Pour certains, les parents aident en leur fournissant soit quelques kilos de riz ou de haricots, un sac de charbon, un régime de bananes…Certains administrateurs communaux, conscients de l’impossibilité pour leurs étudiants de vivre à Bujumbura, mobilisent des sponsors parmi les ressortissants, qui payent un loyer pour un ou plusieurs étudiants…Sans ces aides, plusieurs étudiants ayant réussi l’examen d’Etat abandonneraient leurs études. Ce n’est d’ailleurs pas impossible qu’il y ait des cas dans cette situation.
Un problème particulier se pose pour les jeunes filles, qui face à ces difficultés de vie au quotidien, ne résistent pas aux avances de prétendus bienfaiteurs (pour les déplacements et autres appuis, intéressés). Des étudiants citent plusieurs cas de grossesses chez ces enfants, qui évidemment, compromettent leurs études.
Avant de clôturer cet article, un clin d’œil aux étudiants, qui se font piéger par une des « facilités » que permet le système BMD : le libre choix du parcours académique. Si un étudiant échoue, ne valide pas un ou deux unités d’enseignement, il peut être autorisé d’avancer de classe, quitte à reprendre les cours concernés plus tard.
Résultat : des étudiants arrivent en BAC III, et se retrouvent avec des unités non validées en 1ère ou en 2ème année. Aller suivre des cours avec des bambins de 1ère année les répugnent, et ils revendiquent (avec insistance) de passer seulement les examens sans suivre les cours ! Ils doivent apprendre à faire des choix raisonnés, et à assumer les effets de ces choix. Ils ont la possibilité de choisir de valider toutes les unités avant d’avancer de classe ! Le parcours rectiligne de l’ancien système est toujours bien ancré dans leur cerveau. Il est aussi possible que ce soit la peur de perdre la bourse qui les amène à préférer avancer avec ces « dettes ».

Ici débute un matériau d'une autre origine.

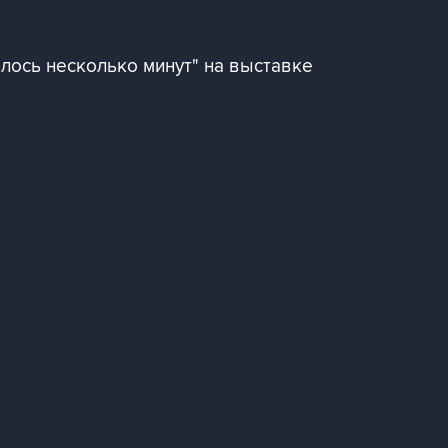
лось несколько минут" на выставке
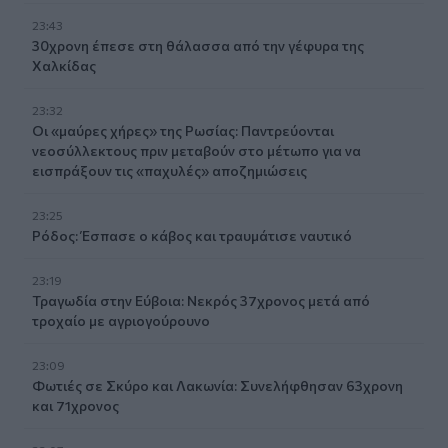
23:43
30χρονη έπεσε στη θάλασσα από την γέφυρα της
Χαλκίδας
23:32
Οι «μαύρες χήρες» της Ρωσίας: Παντρεύονται
νεοσύλλεκτους πριν μεταβούν στο μέτωπο για να
εισπράξουν τις «παχυλές» αποζημιώσεις
23:25
Ρόδος: Έσπασε ο κάβος και τραυμάτισε ναυτικό
23:19
Τραγωδία στην Εύβοια: Νεκρός 37χρονος μετά από
τροχαίο με αγριογούρουνο
23:09
Φωτιές σε Σκύρο και Λακωνία: Συνελήφθησαν 63χρονη
και 71χρονος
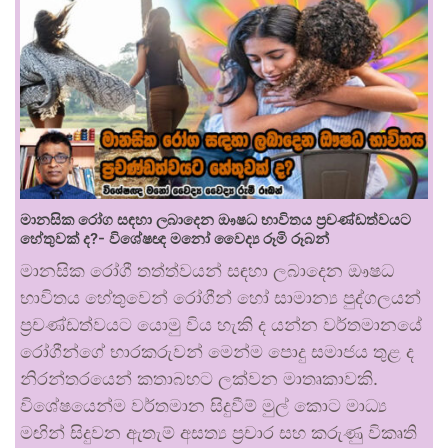
මානසික රෝග සඳහා ලබාදෙන ඖෂධ භාවිතය ප්‍රචණ්ඩත්වයට
හේතුවක් ද?- විශේෂඥ මනෝ වෛද්‍ය රූමි රූබන්
මානසික රෝගී තත්ත්වයන් සඳහා ලබාදෙන ඖෂධ
භාවිතය හේතුවෙන් රෝගීන් හෝ සාමාන්‍ය පුද්ගලයන්
ප්‍රචණ්ඩත්වයට යොමු විය හැකි ද යන්න වර්තමානයේ
රෝගීන්ගේ භාරකරුවන් මෙන්ම පොදු සමාජය තුළ ද
නිරන්තරයෙන් කතාබහට ලක්වන මාතෘකාවකි.
විශේෂයෙන්ම වර්තමාන සිදුවීම් මුල් කොට මාධ්‍ය
මඟින් සිදුවන ඇතැම් අසත්‍ය ප්‍රචාර සහ කරුණු විකෘති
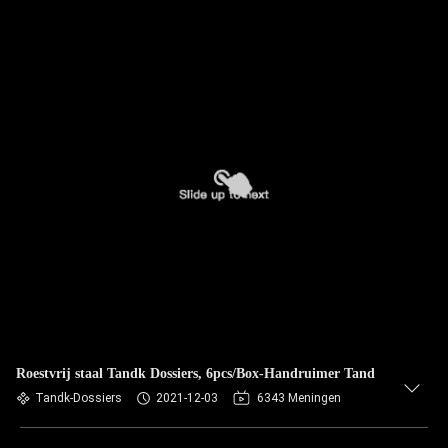
Roestvrij staal Tandk Dossiers, 6pcs/Box-Handruimer Tand
Tandk-Dossiers
2021-12-03
6343 Meningen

Tres bonne analyse cher Joseph. Mais un souuci: l’amphiteatre Ntahokaja et ses occupants qui illustre ton article est plutot aux 3/4 vide et donc pas archicomble. On voit meme certains etudiants se plaire derriere, a plus de 12 metres du professeur. Ont ils une acuite visuelle superieure a la moyenne?
Je ne vois pas pourquoi on ne laisserait pas les étudiants qui le souhaitent de passer les examens sans qu’ils soient obligés d’aller suivre les cours. Les cours sont faits pour aider les étudiants á réussir leurs examens, mais au niveau universitaire, je considères que la présence en amphi ne devrait pas être obligatoire. Si les étudiant sont capables de préparer les examens et le réussir sans passer par l’amphi, trés bien pour eux. Il y a deux choses qui devraient rester obligatoires: les TP et les séminaires.
Au Canada, au Québec, 3 absences, tu es dehors. Un cours non-réussi doit être repris, et si échoué une seconde fois, on te sort du programme.